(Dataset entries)
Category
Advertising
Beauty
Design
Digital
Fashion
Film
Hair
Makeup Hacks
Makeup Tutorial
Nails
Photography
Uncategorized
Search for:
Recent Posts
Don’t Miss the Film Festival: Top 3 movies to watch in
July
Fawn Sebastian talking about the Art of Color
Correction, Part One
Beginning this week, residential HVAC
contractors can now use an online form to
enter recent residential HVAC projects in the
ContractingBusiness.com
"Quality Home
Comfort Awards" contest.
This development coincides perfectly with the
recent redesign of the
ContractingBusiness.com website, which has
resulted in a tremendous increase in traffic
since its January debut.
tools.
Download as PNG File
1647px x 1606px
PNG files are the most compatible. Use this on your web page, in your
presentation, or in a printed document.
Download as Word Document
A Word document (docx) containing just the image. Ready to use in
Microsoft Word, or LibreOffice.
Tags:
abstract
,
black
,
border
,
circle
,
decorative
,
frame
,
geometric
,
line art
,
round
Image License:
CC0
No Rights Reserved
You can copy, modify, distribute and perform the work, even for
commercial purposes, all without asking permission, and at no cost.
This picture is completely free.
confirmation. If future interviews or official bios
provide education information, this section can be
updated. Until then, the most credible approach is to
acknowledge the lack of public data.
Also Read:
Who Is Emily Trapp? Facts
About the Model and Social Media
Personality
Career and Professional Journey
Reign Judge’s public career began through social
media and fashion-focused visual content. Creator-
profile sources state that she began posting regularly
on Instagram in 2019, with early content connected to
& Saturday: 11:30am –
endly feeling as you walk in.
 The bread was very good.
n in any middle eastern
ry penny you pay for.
---
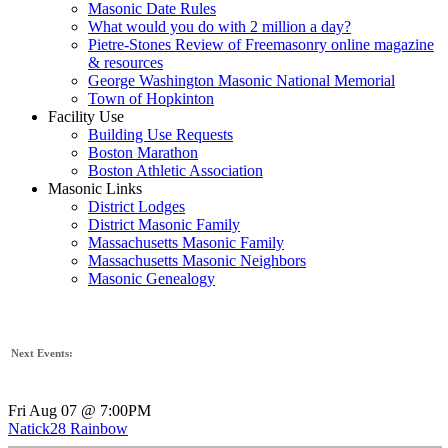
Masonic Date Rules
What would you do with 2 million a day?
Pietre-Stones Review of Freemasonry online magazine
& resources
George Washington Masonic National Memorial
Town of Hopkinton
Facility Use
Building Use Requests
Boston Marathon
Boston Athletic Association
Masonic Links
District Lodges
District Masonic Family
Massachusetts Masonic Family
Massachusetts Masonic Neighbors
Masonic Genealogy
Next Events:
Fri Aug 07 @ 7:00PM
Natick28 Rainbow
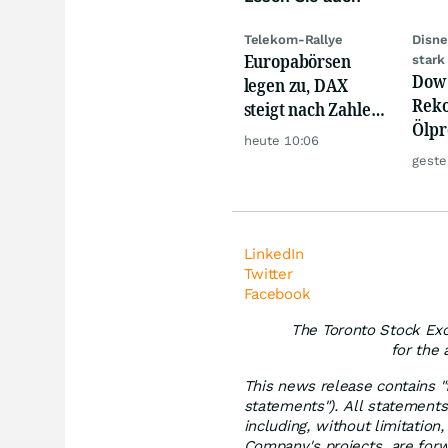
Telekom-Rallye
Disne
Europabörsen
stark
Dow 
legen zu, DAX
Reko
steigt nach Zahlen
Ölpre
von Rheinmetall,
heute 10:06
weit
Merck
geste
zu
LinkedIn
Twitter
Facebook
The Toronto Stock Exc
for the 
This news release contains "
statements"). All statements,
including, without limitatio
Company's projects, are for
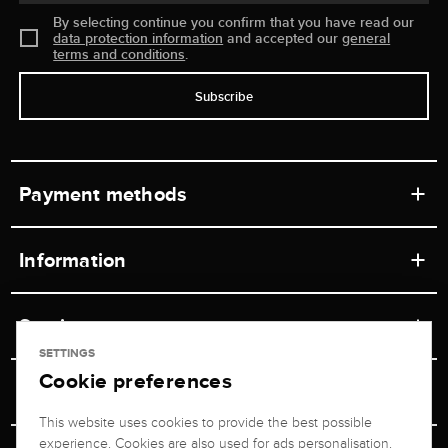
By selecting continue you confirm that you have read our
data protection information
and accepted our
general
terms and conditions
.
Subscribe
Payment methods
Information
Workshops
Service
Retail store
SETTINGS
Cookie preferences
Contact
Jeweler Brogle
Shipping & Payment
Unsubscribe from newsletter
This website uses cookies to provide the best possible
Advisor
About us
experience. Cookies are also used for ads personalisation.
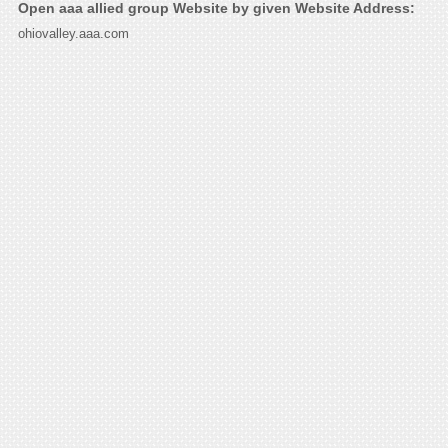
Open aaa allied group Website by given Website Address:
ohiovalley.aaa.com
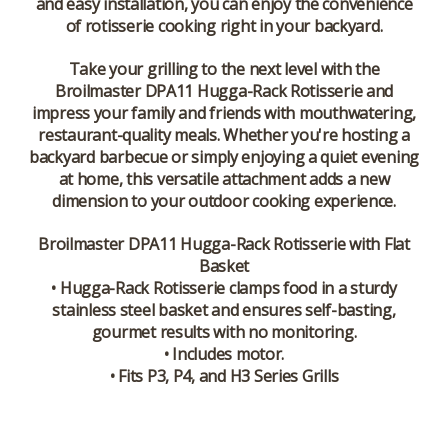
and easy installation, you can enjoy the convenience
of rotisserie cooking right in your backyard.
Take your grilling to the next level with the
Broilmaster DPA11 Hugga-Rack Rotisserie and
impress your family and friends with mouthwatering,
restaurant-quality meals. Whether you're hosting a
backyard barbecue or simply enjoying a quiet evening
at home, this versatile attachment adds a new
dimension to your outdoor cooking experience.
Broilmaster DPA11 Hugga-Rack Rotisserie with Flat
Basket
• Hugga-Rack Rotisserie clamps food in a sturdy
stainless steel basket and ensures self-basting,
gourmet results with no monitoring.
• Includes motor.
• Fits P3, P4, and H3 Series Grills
==
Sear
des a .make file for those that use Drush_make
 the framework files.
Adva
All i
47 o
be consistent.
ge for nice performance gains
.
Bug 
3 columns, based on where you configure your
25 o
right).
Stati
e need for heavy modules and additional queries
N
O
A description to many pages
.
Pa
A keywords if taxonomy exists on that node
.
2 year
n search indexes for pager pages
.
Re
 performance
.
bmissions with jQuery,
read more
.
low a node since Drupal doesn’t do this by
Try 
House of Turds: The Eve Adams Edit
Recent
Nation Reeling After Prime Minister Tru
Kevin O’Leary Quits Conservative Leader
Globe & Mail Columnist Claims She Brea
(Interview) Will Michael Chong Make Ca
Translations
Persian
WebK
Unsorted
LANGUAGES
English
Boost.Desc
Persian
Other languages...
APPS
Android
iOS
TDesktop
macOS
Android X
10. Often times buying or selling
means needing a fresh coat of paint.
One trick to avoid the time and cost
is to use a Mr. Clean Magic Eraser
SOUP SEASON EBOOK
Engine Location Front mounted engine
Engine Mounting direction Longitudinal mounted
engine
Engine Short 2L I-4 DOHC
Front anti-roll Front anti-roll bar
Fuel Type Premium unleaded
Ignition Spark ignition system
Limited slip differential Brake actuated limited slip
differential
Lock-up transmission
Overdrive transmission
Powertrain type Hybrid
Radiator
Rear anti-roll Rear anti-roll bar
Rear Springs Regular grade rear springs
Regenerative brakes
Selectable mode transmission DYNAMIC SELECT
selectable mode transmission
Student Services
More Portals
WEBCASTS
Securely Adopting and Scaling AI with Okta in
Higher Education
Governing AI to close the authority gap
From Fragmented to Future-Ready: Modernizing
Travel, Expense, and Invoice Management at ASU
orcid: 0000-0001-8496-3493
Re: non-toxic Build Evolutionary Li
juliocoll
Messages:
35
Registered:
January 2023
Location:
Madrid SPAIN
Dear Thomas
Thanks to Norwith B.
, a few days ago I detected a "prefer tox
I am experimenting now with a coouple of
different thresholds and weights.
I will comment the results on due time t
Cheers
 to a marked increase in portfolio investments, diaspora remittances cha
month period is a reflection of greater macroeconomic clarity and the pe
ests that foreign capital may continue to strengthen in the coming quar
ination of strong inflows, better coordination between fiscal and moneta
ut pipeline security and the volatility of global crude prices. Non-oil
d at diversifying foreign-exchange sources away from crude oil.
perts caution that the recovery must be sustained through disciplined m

■ **THE PROBLEM**: In the data, from the line with "Masonic Date Rules" to the line with "Boston Marathon", substitute "Rental" for every "Use" and write those lines out with nothing else changed.

■ **OUTPUT FOR THIS EXERCISE**:
Masonic Date Rules
What would you do with 2 million a day?
Pietre-Stones Review of Freemasonry online magazine
& resources
George Washington Masonic National Memorial
Town of Hopkinton
Facility Rental
Building Rental Requests
Boston Marathon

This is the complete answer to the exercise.